リナン/プラネットK

 昨夜は吉祥寺にあるプラネットKでリナンさんのライブだった。ここはどちらかというとギター・バンドが爆音でかますのが似合いそうなスタンディングの小屋で、他の対バン3組ともドラム入り(トリの「みみずくず」はベースレスのツイン・ギター、でも遜色ない骨太のサウンドで気持ちの入ったロックを聴かせてくれた。
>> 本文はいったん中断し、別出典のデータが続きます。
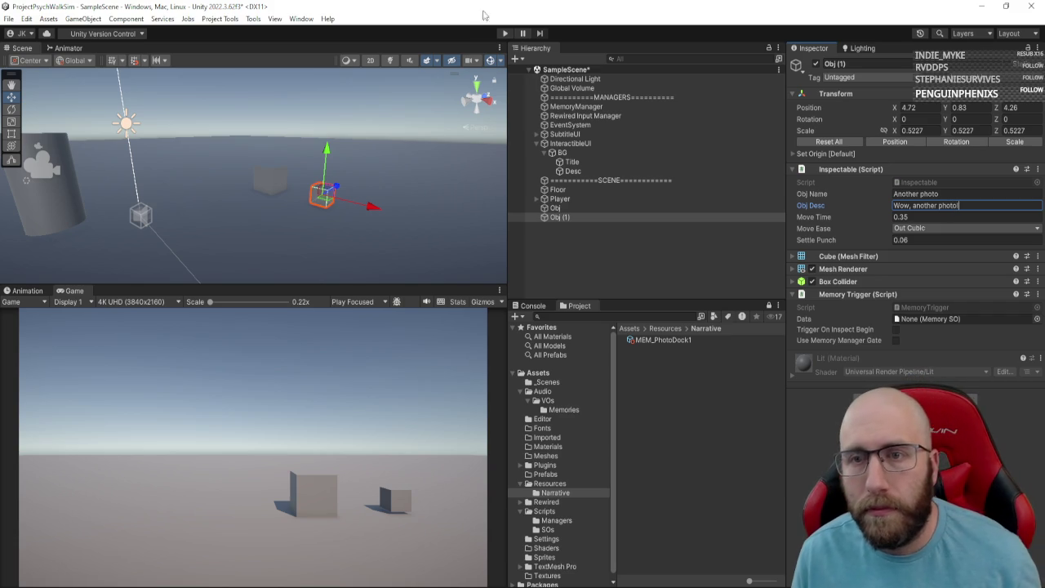
{"action": "left_click", "coordinate": [506, 34]}
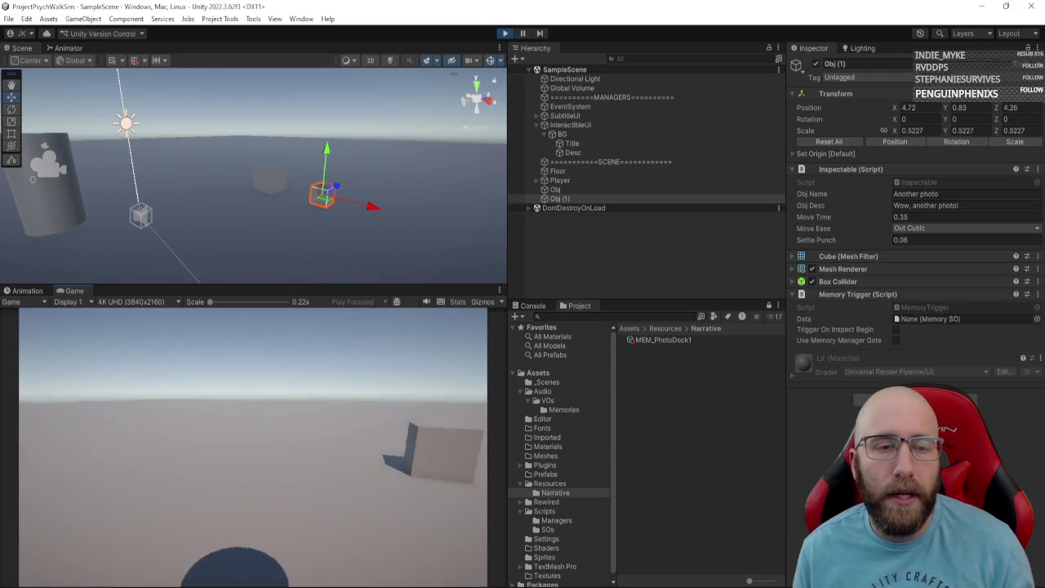
{"action": "key", "text": "w"}
{"action": "key", "text": "w"}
)だというのに、どういうわけかリナンは私のピアノと彼女の歌のみの編成。
 最初はちょっと場違い?とも思うようなイベントだったけど、私ら二人とも逆境に強いのか、ちょっと燃えてしまいました。
 リナンはお得意のフラフラした動きがいつもよりも激しく、歌にエネルギーの強さを感じたし、私はかつて自分が組んでいたバンド時代のような「ブワーッ!」って高ぶった気持ちがこみ上げてきた。なんかこう、げんこで鍵盤ひっぱたいてるような気分とでも言いますか。

 ちょうど二人でともに思った事は「気持ちはPUNK」。曲は全然パンク調じゃないけど、奥にある心意気としては、そういうところで共感しあったので、何か一つの表現ができたような気がした。まぁ、細かいことを言えば、かなり荒っぽい演奏だったかもしれないけど、そんなことよりもとにかくひたむきに音楽することに集中していたと思う。
 だから、終わってからとっても爽快だった。ある意味プロとしては落第だけど、今回はお客にウケるウケないなんか、どうでもいいわけで、自分達がいかにピュアな部分だけを頼りに、曲を信じて表現しようとして、結果それを貫けたことに満足感があった。
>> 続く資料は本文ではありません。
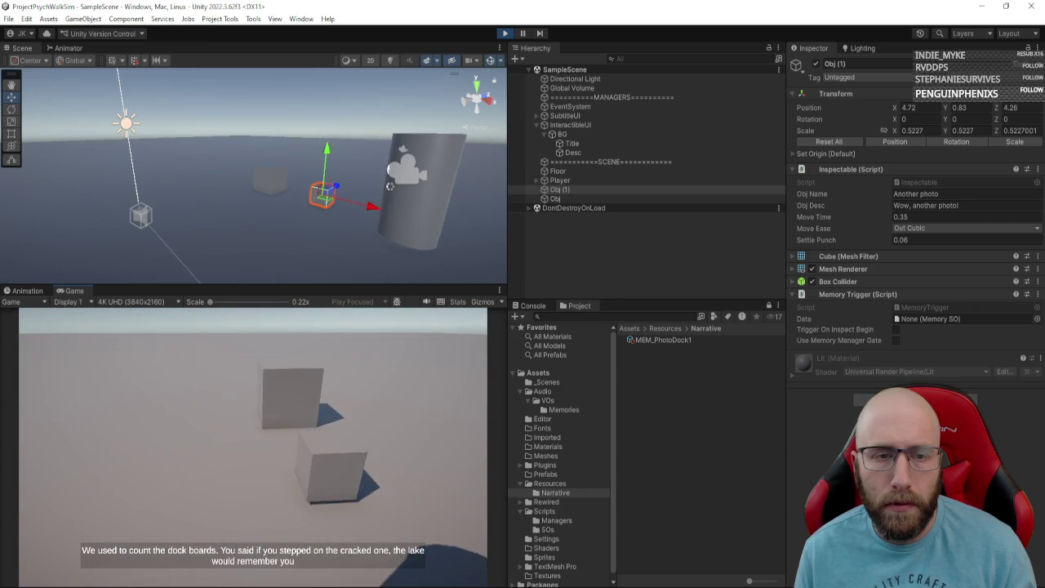
{"action": "key", "text": "e"}
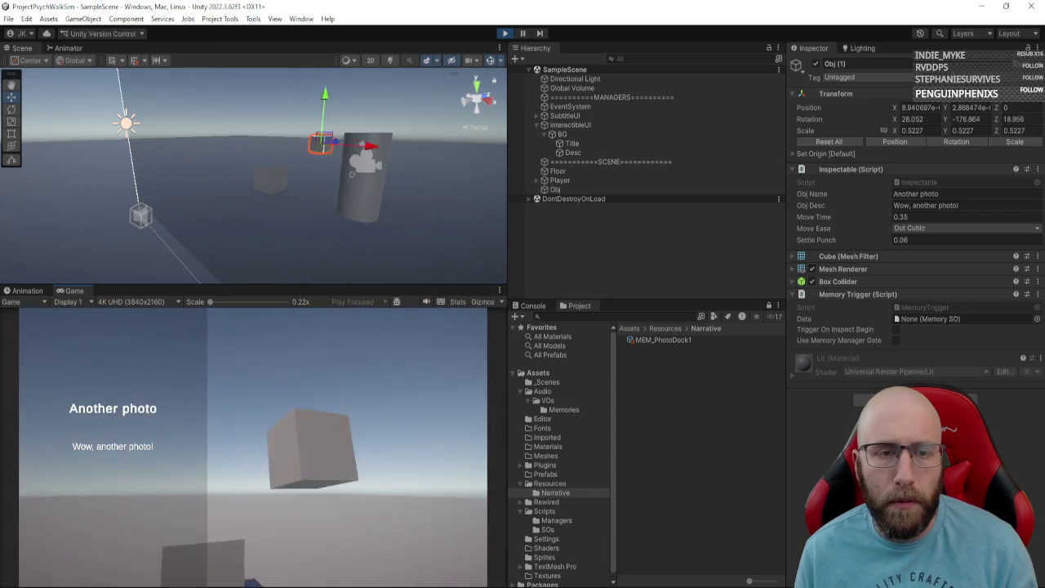
{"action": "key", "text": "e"}
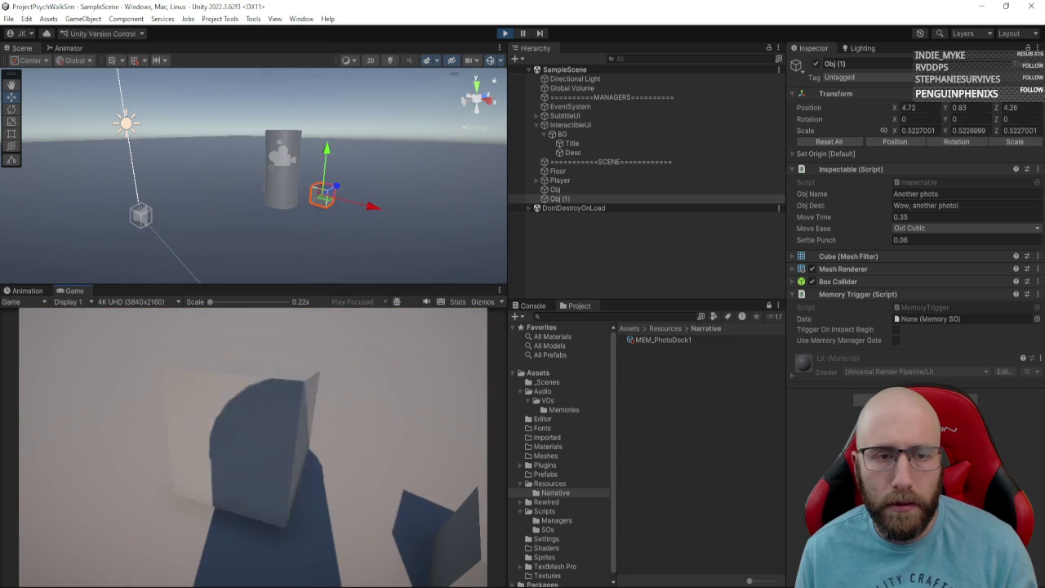
{"action": "key", "text": "e"}
{"action": "key", "text": "e"}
 さて、こういう時は聴いててヒク人も多いだろうね。でも、終わってから初めて聴いてくれた何人かの人からお褒めの言葉をもらったり、CDも3枚(!)も売れたりして、今夜のリナンは間違ってなかったって確認できたのがうれしかった。(オイラにもギャルが「笑顔が素敵でした!」って声かけてくれたし!!)

 少し大げさだけど、久々に身を削って音楽した感じになれた。リナちゃん、ありがとう。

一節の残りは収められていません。